Zugegeben, die Sache ist nicht alltäglich.
Eine Mandantin, die ich seinerzeit noch nicht vertrat, hatte ihre Berufung gegen ein Strafurteil zurückgenommen. In der Verhandlung. Auch auf Anraten ihres damaligen Anwalts. Was ihr damals nicht bewusst war ist der Umstand, dass sie sich damit auf direktem Wege ins Gefängnis begab. Das Amtsgericht hatte sie nämlich zu einer Freiheitsstrafe ohne Bewährung verurteilt. Da hätte es sich in der Tat gelohnt, in der Berufungsverhandlung nicht einfach so den Schwanz einzuziehen.
Für die Mandantin habe ich dann den Antrag gestellt, dass das Gericht feststellt, dass die Sache nicht durch die Berufungsrücknahme beendet wurde. So ein Antrag ist möglich und kann auch erfolgreich sein. Nämlich dann, wenn die Angeklagte – vereinfacht ausgedrückt – am Verhandlungstag nicht „prozessfähig“ war und die Tragweite einer Berufungsrücknahme nicht überschauen konnte. Das Ganze ist also so eine Art Anfechtung einer Willenserklärung ( = Berufungsrücknahme) mit dem Ziel, dass die Hauptverhandlung fortgesetzt wird.
Für diese Anfechtung gibt es in diesem Fall durchaus gute Gründe. Die Mandantin ist ohnehin schwer krank und schluckt allerlei Medikamente. Zwei Tage vor der Verhandlung war sie operiert worden. Sie sollte auf ärztlichen Rat eigentlich noch länger im Krankenhaus bleiben. Dennoch entließ sie sich entgegen den dringenden Rat ihrer Ärzte selbst und nahm – ordentlich mit Medikamenten vollgepumpt – an ihrer Verhandlung teil. Erschwerend kam dann hinzu, dass der Richter wohl vehement auf die Berufungsrücknahme gedrängt hat. Drastischer will ich es jetzt nicht formulieren.

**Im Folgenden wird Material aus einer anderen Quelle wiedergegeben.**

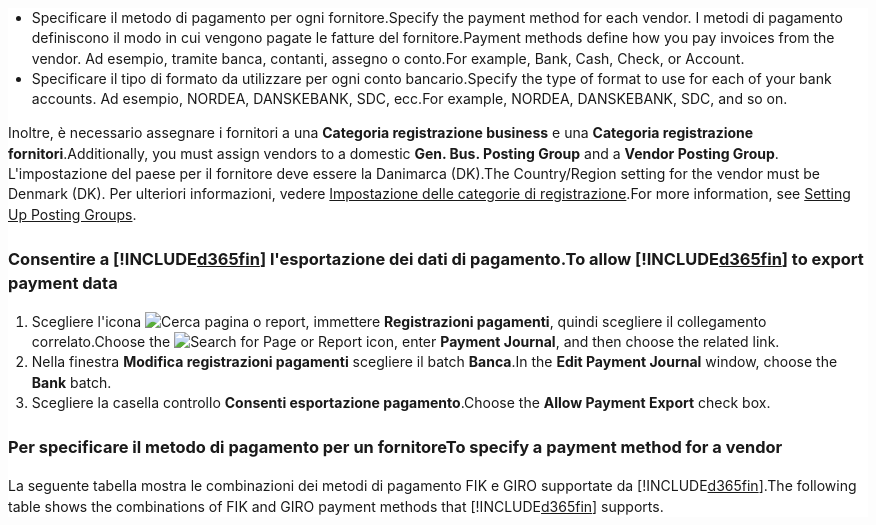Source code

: * <span data-ttu-id="4e52a-132">Specificare il metodo di pagamento per ogni fornitore.</span><span class="sxs-lookup"><span data-stu-id="4e52a-132">Specify the payment method for each vendor.</span></span> <span data-ttu-id="4e52a-133">I metodi di pagamento definiscono il modo in cui vengono pagate le fatture del fornitore.</span><span class="sxs-lookup"><span data-stu-id="4e52a-133">Payment methods define how you pay invoices from the vendor.</span></span> <span data-ttu-id="4e52a-134">Ad esempio, tramite banca, contanti, assegno o conto.</span><span class="sxs-lookup"><span data-stu-id="4e52a-134">For example, Bank, Cash, Check, or Account.</span></span>  
* <span data-ttu-id="4e52a-135">Specificare il tipo di formato da utilizzare per ogni conto bancario.</span><span class="sxs-lookup"><span data-stu-id="4e52a-135">Specify the type of format to use for each of your bank accounts.</span></span> <span data-ttu-id="4e52a-136">Ad esempio, NORDEA, DANSKEBANK, SDC, ecc.</span><span class="sxs-lookup"><span data-stu-id="4e52a-136">For example, NORDEA, DANSKEBANK, SDC, and so on.</span></span>  
  
<span data-ttu-id="4e52a-137">Inoltre, è necessario assegnare i fornitori a una **Categoria registrazione business** e una **Categoria registrazione fornitori**.</span><span class="sxs-lookup"><span data-stu-id="4e52a-137">Additionally, you must assign vendors to a domestic **Gen. Bus. Posting Group** and a **Vendor Posting Group**.</span></span> <span data-ttu-id="4e52a-138">L'impostazione del paese per il fornitore deve essere la Danimarca (DK).</span><span class="sxs-lookup"><span data-stu-id="4e52a-138">The Country/Region setting for the vendor must be Denmark (DK).</span></span> <span data-ttu-id="4e52a-139">Per ulteriori informazioni, vedere [Impostazione delle categorie di registrazione](finance-posting-groups.md).</span><span class="sxs-lookup"><span data-stu-id="4e52a-139">For more information, see [Setting Up Posting Groups](finance-posting-groups.md).</span></span>  
  
### <a name="to-allow-included365finincludesd365finmdmd-to-export-payment-data"></a><span data-ttu-id="4e52a-140">Consentire a [!INCLUDE[d365fin](includes/d365fin_md.md)] l'esportazione dei dati di pagamento.</span><span class="sxs-lookup"><span data-stu-id="4e52a-140">To allow [!INCLUDE[d365fin](includes/d365fin_md.md)] to export payment data</span></span>
1. <span data-ttu-id="4e52a-141">Scegliere l'icona ![Cerca pagina o report](media/ui-search/search_small.png "icona Cerca pagina o report"), immettere **Registrazioni pagamenti**, quindi scegliere il collegamento correlato.</span><span class="sxs-lookup"><span data-stu-id="4e52a-141">Choose the ![Search for Page or Report](media/ui-search/search_small.png "Search for Page or Report icon") icon, enter **Payment Journal**, and then choose the related link.</span></span>  
2. <span data-ttu-id="4e52a-142">Nella finestra **Modifica registrazioni pagamenti** scegliere il batch **Banca**.</span><span class="sxs-lookup"><span data-stu-id="4e52a-142">In the **Edit Payment Journal** window, choose the **Bank** batch.</span></span>  
3. <span data-ttu-id="4e52a-143">Scegliere la casella controllo **Consenti esportazione pagamento**.</span><span class="sxs-lookup"><span data-stu-id="4e52a-143">Choose the **Allow Payment Export** check box.</span></span>  

### <a name="to-specify-a-payment-method-for-a-vendor"></a><span data-ttu-id="4e52a-144">Per specificare il metodo di pagamento per un fornitore</span><span class="sxs-lookup"><span data-stu-id="4e52a-144">To specify a payment method for a vendor</span></span>
<span data-ttu-id="4e52a-145">La seguente tabella mostra le combinazioni dei metodi di pagamento FIK e GIRO supportate da [!INCLUDE[d365fin](includes/d365fin_md.md)].</span><span class="sxs-lookup"><span data-stu-id="4e52a-145">The following table shows the combinations of FIK and GIRO payment methods that [!INCLUDE[d365fin](includes/d365fin_md.md)] supports.</span></span>

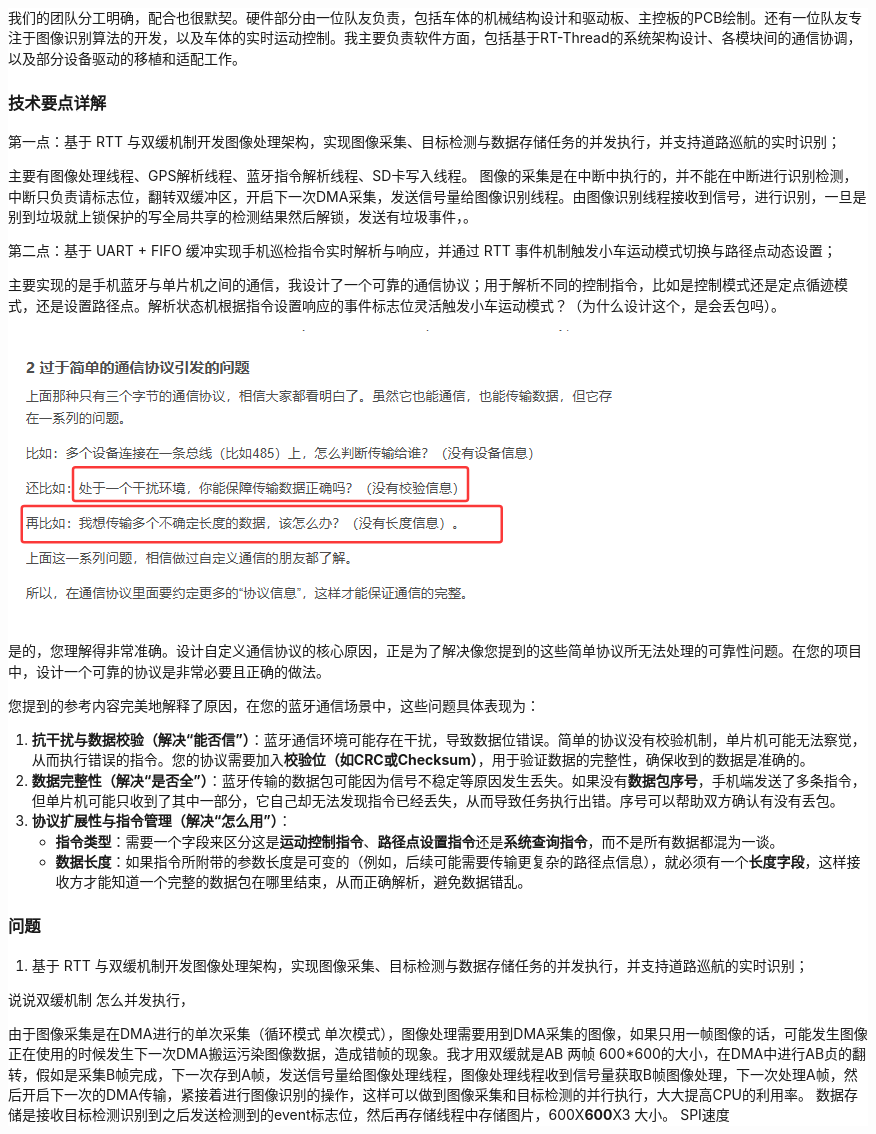 我们的团队分工明确，配合也很默契。硬件部分由一位队友负责，包括车体的机械结构设计和驱动板、主控板的PCB绘制。还有一位队友专注于图像识别算法的开发，以及车体的实时运动控制。我主要负责软件方面，包括基于RT-Thread的系统架构设计、各模块间的通信协调，以及部分设备驱动的移植和适配工作。

### 技术要点详解



第一点：基于 RTT 与双缓机制开发图像处理架构，实现图像采集、目标检测与数据存储任务的并发执行，并支持道路巡航的实时识别；

主要有图像处理线程、GPS解析线程、蓝牙指令解析线程、SD卡写入线程。 图像的采集是在中断中执行的，并不能在中断进行识别检测，中断只负责请标志位，翻转双缓冲区，开启下一次DMA采集，发送信号量给图像识别线程。由图像识别线程接收到信号，进行识别，一旦是别到垃圾就上锁保护的写全局共享的检测结果然后解锁，发送有垃圾事件，。



第二点：基于 UART + FIFO 缓冲实现手机巡检指令实时解析与响应，并通过 RTT 事件机制触发小车运动模式切换与路径点动态设置；

主要实现的是手机蓝牙与单片机之间的通信，我设计了一个可靠的通信协议；用于解析不同的控制指令，比如是控制模式还是定点循迹模式，还是设置路径点。解析状态机根据指令设置响应的事件标志位灵活触发小车运动模式？（为什么设计这个，是会丢包吗）。

![image-20250822215045443](assets/image-20250822215045443.png)

是的，您理解得非常准确。设计自定义通信协议的核心原因，正是为了解决像您提到的这些简单协议所无法处理的可靠性问题。在您的项目中，设计一个可靠的协议是非常必要且正确的做法。

您提到的参考内容完美地解释了原因，在您的蓝牙通信场景中，这些问题具体表现为：

1. **抗干扰与数据校验（解决“能否信”）**：蓝牙通信环境可能存在干扰，导致数据位错误。简单的协议没有校验机制，单片机可能无法察觉，从而执行错误的指令。您的协议需要加入**校验位（如CRC或Checksum）**，用于验证数据的完整性，确保收到的数据是准确的。
2. **数据完整性（解决“是否全”）**：蓝牙传输的数据包可能因为信号不稳定等原因发生丢失。如果没有**数据包序号**，手机端发送了多条指令，但单片机可能只收到了其中一部分，它自己却无法发现指令已经丢失，从而导致任务执行出错。序号可以帮助双方确认有没有丢包。
3. **协议扩展性与指令管理（解决“怎么用”）**：
   - **指令类型**：需要一个字段来区分这是**运动控制指令**、**路径点设置指令**还是**系统查询指令**，而不是所有数据都混为一谈。
   - **数据长度**：如果指令所附带的参数长度是可变的（例如，后续可能需要传输更复杂的路径点信息），就必须有一个**长度字段**，这样接收方才能知道一个完整的数据包在哪里结束，从而正确解析，避免数据错乱。



### 问题

1. 基于 RTT 与双缓机制开发图像处理架构，实现图像采集、目标检测与数据存储任务的并发执行，并支持道路巡航的实时识别；

说说双缓机制  怎么并发执行，

由于图像采集是在DMA进行的单次采集（循环模式  单次模式），图像处理需要用到DMA采集的图像，如果只用一帧图像的话，可能发生图像正在使用的时候发生下一次DMA搬运污染图像数据，造成错帧的现象。我才用双缓就是AB 两帧 600*600的大小，在DMA中进行AB贞的翻转，假如是采集B帧完成，下一次存到A帧，发送信号量给图像处理线程，图像处理线程收到信号量获取B帧图像处理，下一次处理A帧，然后开启下一次的DMA传输，紧接着进行图像识别的操作，这样可以做到图像采集和目标检测的并行执行，大大提高CPU的利用率。  数据存储是接收目标检测识别到之后发送检测到的event标志位，然后再存储线程中存储图片，600X**600**X3 大小。 SPI速度
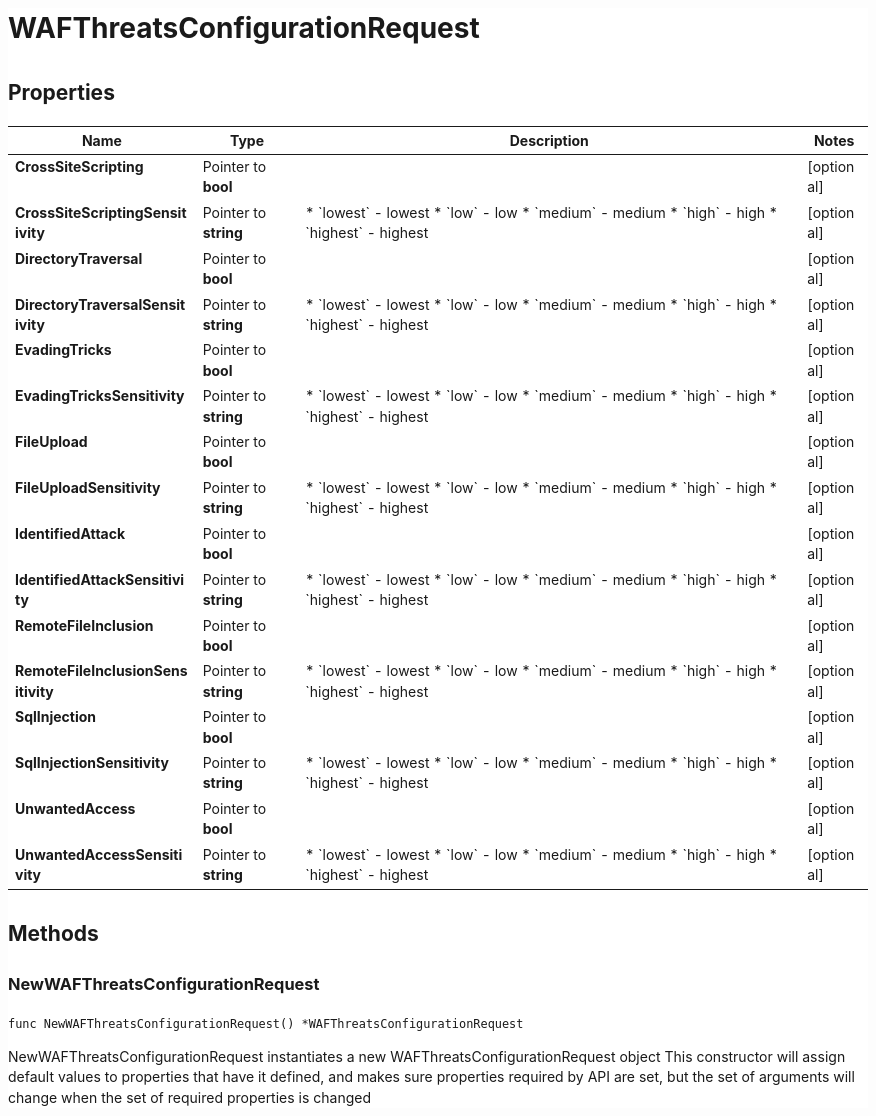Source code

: # WAFThreatsConfigurationRequest

## Properties

Name | Type | Description | Notes
------------ | ------------- | ------------- | -------------
**CrossSiteScripting** | Pointer to **bool** |  | [optional] 
**CrossSiteScriptingSensitivity** | Pointer to **string** | * &#x60;lowest&#x60; - lowest * &#x60;low&#x60; - low * &#x60;medium&#x60; - medium * &#x60;high&#x60; - high * &#x60;highest&#x60; - highest | [optional] 
**DirectoryTraversal** | Pointer to **bool** |  | [optional] 
**DirectoryTraversalSensitivity** | Pointer to **string** | * &#x60;lowest&#x60; - lowest * &#x60;low&#x60; - low * &#x60;medium&#x60; - medium * &#x60;high&#x60; - high * &#x60;highest&#x60; - highest | [optional] 
**EvadingTricks** | Pointer to **bool** |  | [optional] 
**EvadingTricksSensitivity** | Pointer to **string** | * &#x60;lowest&#x60; - lowest * &#x60;low&#x60; - low * &#x60;medium&#x60; - medium * &#x60;high&#x60; - high * &#x60;highest&#x60; - highest | [optional] 
**FileUpload** | Pointer to **bool** |  | [optional] 
**FileUploadSensitivity** | Pointer to **string** | * &#x60;lowest&#x60; - lowest * &#x60;low&#x60; - low * &#x60;medium&#x60; - medium * &#x60;high&#x60; - high * &#x60;highest&#x60; - highest | [optional] 
**IdentifiedAttack** | Pointer to **bool** |  | [optional] 
**IdentifiedAttackSensitivity** | Pointer to **string** | * &#x60;lowest&#x60; - lowest * &#x60;low&#x60; - low * &#x60;medium&#x60; - medium * &#x60;high&#x60; - high * &#x60;highest&#x60; - highest | [optional] 
**RemoteFileInclusion** | Pointer to **bool** |  | [optional] 
**RemoteFileInclusionSensitivity** | Pointer to **string** | * &#x60;lowest&#x60; - lowest * &#x60;low&#x60; - low * &#x60;medium&#x60; - medium * &#x60;high&#x60; - high * &#x60;highest&#x60; - highest | [optional] 
**SqlInjection** | Pointer to **bool** |  | [optional] 
**SqlInjectionSensitivity** | Pointer to **string** | * &#x60;lowest&#x60; - lowest * &#x60;low&#x60; - low * &#x60;medium&#x60; - medium * &#x60;high&#x60; - high * &#x60;highest&#x60; - highest | [optional] 
**UnwantedAccess** | Pointer to **bool** |  | [optional] 
**UnwantedAccessSensitivity** | Pointer to **string** | * &#x60;lowest&#x60; - lowest * &#x60;low&#x60; - low * &#x60;medium&#x60; - medium * &#x60;high&#x60; - high * &#x60;highest&#x60; - highest | [optional] 

## Methods

### NewWAFThreatsConfigurationRequest

`func NewWAFThreatsConfigurationRequest() *WAFThreatsConfigurationRequest`

NewWAFThreatsConfigurationRequest instantiates a new WAFThreatsConfigurationRequest object
This constructor will assign default values to properties that have it defined,
and makes sure properties required by API are set, but the set of arguments
will change when the set of required properties is changed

So ein Antrag ist natürlich nicht einfach, deshalb habe ich bei der Begründung eine ganze Menge Papier produziert. Zu den Stellungnahmen des früheren Anwalts und des Staatsanwalts habe ich mich noch mal geäußert. Und jetzt warte ich seit drei Monaten darauf, dass über meinen Antrag entschieden wird.
Stattdessen erreicht mich heute ein Schreiben des Gerichts. In dem steht eigentlich nur, es seien jetzt ja drei Monate vergangen. Und dann: „… hat sich nach hiesiger Ansicht der Antrag erledigt. Die Akten werden an die Strafvollstreckungsbehörde weiter geleitet.“
Aha, wir warten einfach ab. Und dann tun wir so, als wäre nichts gewesen. Das ist ja eine ganz neue Methode, mit wirksam gestellten Anträgen von Verteidigern umzugehen. Allerdings wird die Darstellung meiner Mandantin durch so ein, man verzeihe mir die drastische Ausdrucksweise, hanebüchenes Schreiben nicht gerade unplausibler.
Ich bin dennoch zuversichtlich, dass ich das Gericht mit einigen sachlichen, aber bestimmten Worten doch noch zu einer Entscheidung bewegen kann. Aufregen bringt ja nichts, auch wenn ich es jetzt gern täte.